The authors filtered much of current ESE research to identify 103 article that mention theory use in one of the roles above. They performed some sophisticated analyses of theory use in these articles. Theories are rarely used more than once; they are most commonly used to inform research questions and the design of experiments; theories are more frequently proposed than tested. The take-home message seems to be that theory use in ESE research is weak, although it is acknowledged that better theory use would be a good thing.

I note that this paper’s research method did not operate using any theory of its own.

Despite the fact that Greg sent this one for us to read (5 weeks after it went into my reading queue, thankyouverymuch), this was a good paper. It would be fun to brainstorm some grand unified type-3 theories of software engineering.

Notes on “A review of automated debugging systems: knowledge, strategies and techniques”

June 23, 2009

I previously read and summarized McCauley 2008, which reviewed this paper among others. It included the seven types of debugging knowledge detailed in this paper:

  1. Knowledge of intended program
  2. Knowledge of actual program
  3. Understanding of programming language
  4. General programming expertise
  5. Knowledge of application domain
  6. Knowledge of bugs
  7. Knowledge of debugging methods

Each of 1 & 2 are subdivided into:

  1. Program I/O
  2. Behaviour
  3. Implementation

McCauley also covered the four general debugging strategies from this paper: Filtering, checking equivalence of intended and actual program, checking well-formedness of actual program and recognizing bug cliches.

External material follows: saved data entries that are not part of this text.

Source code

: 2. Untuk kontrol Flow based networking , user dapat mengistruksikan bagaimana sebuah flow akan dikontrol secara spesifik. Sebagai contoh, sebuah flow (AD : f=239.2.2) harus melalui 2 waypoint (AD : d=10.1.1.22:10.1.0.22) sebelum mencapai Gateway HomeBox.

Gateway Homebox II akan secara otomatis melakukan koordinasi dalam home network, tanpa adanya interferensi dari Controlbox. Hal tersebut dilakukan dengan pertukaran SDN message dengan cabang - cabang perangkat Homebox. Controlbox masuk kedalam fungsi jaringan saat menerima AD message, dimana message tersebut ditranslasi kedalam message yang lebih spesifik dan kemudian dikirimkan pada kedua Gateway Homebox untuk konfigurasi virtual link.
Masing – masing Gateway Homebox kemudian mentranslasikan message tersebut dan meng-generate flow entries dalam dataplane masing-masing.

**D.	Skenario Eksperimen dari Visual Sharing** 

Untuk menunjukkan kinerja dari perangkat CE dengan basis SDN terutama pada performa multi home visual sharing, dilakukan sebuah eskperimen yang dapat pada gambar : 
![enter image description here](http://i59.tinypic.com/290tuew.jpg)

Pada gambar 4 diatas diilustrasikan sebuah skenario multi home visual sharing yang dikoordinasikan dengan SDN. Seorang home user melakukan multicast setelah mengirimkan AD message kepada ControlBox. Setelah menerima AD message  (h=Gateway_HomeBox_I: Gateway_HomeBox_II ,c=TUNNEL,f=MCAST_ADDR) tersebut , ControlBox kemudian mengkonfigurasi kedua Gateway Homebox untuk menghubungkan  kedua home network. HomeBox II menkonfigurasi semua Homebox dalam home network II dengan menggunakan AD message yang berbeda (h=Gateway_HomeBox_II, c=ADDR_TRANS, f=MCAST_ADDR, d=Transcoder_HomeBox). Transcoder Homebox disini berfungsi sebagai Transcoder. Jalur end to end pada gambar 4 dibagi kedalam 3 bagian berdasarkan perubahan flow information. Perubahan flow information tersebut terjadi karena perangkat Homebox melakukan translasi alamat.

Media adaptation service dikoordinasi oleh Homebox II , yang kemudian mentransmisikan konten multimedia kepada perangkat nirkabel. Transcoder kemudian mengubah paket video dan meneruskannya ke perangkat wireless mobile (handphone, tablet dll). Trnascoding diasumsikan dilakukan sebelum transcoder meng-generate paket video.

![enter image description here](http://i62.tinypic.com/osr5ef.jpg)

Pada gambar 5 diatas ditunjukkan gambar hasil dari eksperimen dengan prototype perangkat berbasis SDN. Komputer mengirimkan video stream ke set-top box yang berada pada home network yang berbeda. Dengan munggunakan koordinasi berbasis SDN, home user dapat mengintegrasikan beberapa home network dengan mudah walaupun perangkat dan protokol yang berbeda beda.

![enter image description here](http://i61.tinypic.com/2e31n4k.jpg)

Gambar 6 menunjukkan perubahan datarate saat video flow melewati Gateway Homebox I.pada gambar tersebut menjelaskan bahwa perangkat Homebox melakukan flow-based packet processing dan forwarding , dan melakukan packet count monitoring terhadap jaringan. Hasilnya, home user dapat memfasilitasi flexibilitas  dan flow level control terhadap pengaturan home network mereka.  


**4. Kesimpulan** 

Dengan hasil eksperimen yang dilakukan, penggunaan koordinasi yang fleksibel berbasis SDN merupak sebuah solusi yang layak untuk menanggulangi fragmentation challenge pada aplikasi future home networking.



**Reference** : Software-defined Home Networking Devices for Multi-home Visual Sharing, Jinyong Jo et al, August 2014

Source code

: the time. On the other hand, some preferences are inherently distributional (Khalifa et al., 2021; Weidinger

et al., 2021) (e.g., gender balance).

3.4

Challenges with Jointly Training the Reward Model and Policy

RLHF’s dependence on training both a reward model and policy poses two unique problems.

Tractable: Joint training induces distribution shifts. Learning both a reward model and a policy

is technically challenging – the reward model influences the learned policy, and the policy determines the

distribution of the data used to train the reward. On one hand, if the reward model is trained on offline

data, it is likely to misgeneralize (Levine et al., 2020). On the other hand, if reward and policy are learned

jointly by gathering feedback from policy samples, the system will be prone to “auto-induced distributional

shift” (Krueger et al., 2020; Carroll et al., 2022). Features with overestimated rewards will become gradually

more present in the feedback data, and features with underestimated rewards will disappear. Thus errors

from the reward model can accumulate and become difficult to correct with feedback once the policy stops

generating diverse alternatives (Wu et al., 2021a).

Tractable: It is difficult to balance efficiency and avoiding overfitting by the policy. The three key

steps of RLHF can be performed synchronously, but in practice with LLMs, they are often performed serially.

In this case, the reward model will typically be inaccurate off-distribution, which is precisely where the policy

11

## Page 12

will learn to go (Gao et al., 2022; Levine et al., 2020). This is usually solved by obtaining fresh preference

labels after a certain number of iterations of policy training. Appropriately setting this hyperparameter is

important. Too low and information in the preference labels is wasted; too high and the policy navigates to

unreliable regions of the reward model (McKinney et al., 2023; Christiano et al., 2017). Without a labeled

What I did not realize is that this categorization was itself derived from a review of automated tutoring systems, general purpose debugging systems and program tracers. Thus, these should not be viewed as empirically-verified knowledge and strategies of human debuggers, but rather as tool-supported knowledge and tool-supported strategies. (Although the tools themselves may be informed by empirical studies.)